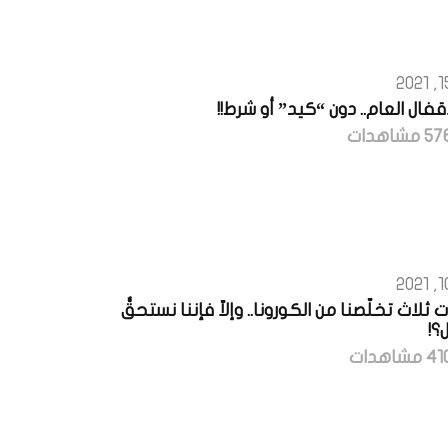
إقفال العام.. دون “كيد” أو شرط!!
ت ثلاث تخلّصنا من الكورونا.. وإلاّ فإننا نستحقُّ
؟!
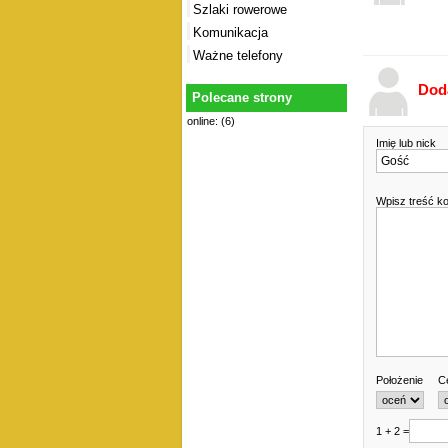
Szlaki rowerowe
Komunikacja
Ważne telefony
Dod
Polecane strony
online: (6)
Imię lub nick
Wpisz treść k
Położenie
C
1 + 2 =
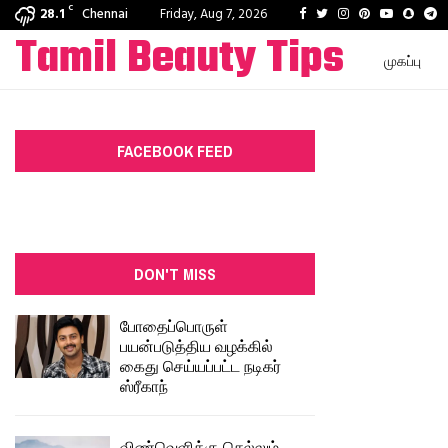
C
Facebook
Twitter
Instagram
Pinterest
Youtube
Snapc
T
28.1
Chennai
Friday, Aug 7, 2026
Tamil Beauty Tips
முகப்பு
FACEBOOK FEED
DON'T MISS
போதைப்பொருள்
பயன்படுத்திய வழக்கில்
கைது செய்யப்பட்ட நடிகர்
ஸ்ரீகாந்
விண்வெளிக்கு செல்லும்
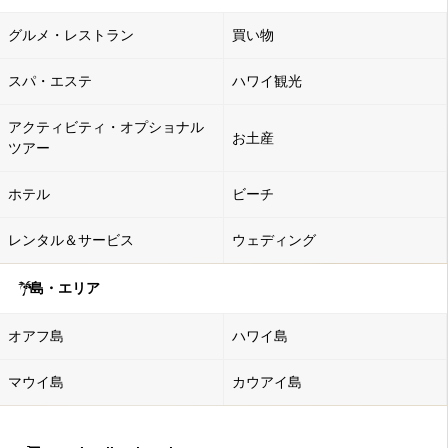
グルメ・レストラン
買い物
スパ・エステ
ハワイ観光
アクティビティ・オプショナル
お土産
ツアー
ホテル
ビーチ
レンタル＆サービス
ウェディング
島・エリア
オアフ島
ハワイ島
マウイ島
カウアイ島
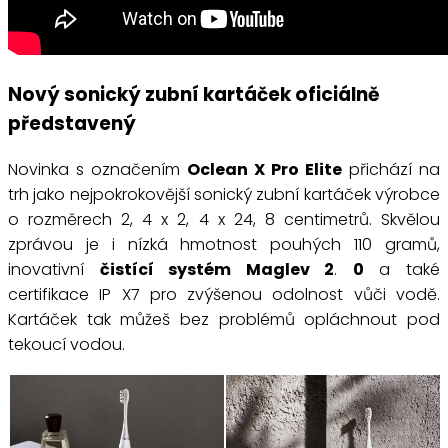
Nový sonický zubní kartáček oficiálně
představený
Novinka s označením
Oclean X Pro Elite
přichází na
trh jako nejpokrokovější sonický zubní kartáček výrobce
o rozměrech 2, 4 x 2, 4 x 24, 8 centimetrů. Skvělou
zprávou je i nízká hmotnost pouhých 110 gramů,
inovativní
čistící systém Maglev 2
.
0
a také
certifikace IP X7 pro zvýšenou odolnost vůči vodě.
Kartáček tak můžeš bez problémů opláchnout pod
tekoucí vodou.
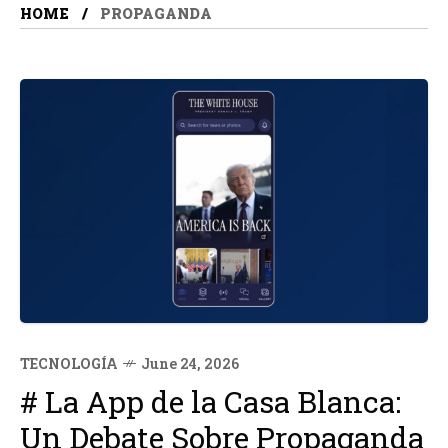
HOME
PROPAGANDA
TECNOLOGÍA
June 24, 2026
# La App de la Casa Blanca:
Un Debate Sobre Propaganda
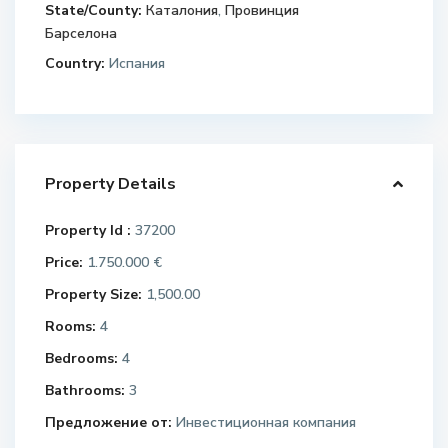
State/County:
Каталония
,
Провинция
Барселона
Country:
Испания
Property Details
Property Id :
37200
Price:
1.750.000 €
Property Size:
1,500.00
Rooms:
4
Bedrooms:
4
Bathrooms:
3
Предложение от:
Инвестиционная компания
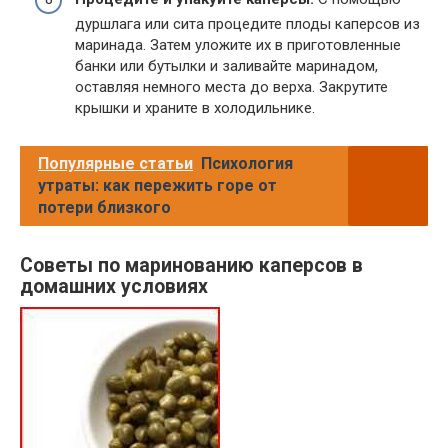
дуршлага или сита процедите плоды каперсов из
маринада. Затем уложите их в приготовленные
банки или бутылки и заливайте маринадом,
оставляя немного места до верха. Закрутите
крышки и храните в холодильнике.
Популярные статьи
Психология
утраты: как пережить горе от
потери близкого
Советы по маринованию каперсов в
домашних условиях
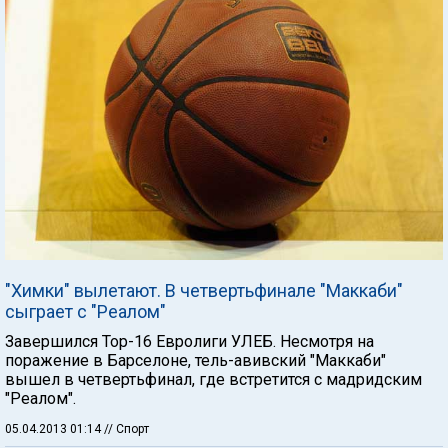
"Химки" вылетают. В четвертьфинале "Маккаби"
сыграет с "Реалом"
Завершился Тор-16 Евролиги УЛЕБ. Несмотря на
поражение в Барселоне, тель-авивский "Маккаби"
вышел в четвертьфинал, где встретится с мадридским
"Реалом".
05.04.2013 01:14
// Спорт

- [Exercise description] Return each line from the rows above that contains the word "Маккаби".

- [Reply]
"Химки" вылетают. В четвертьфинале "Маккаби"
поражение в Барселоне, тель-авивский "Маккаби"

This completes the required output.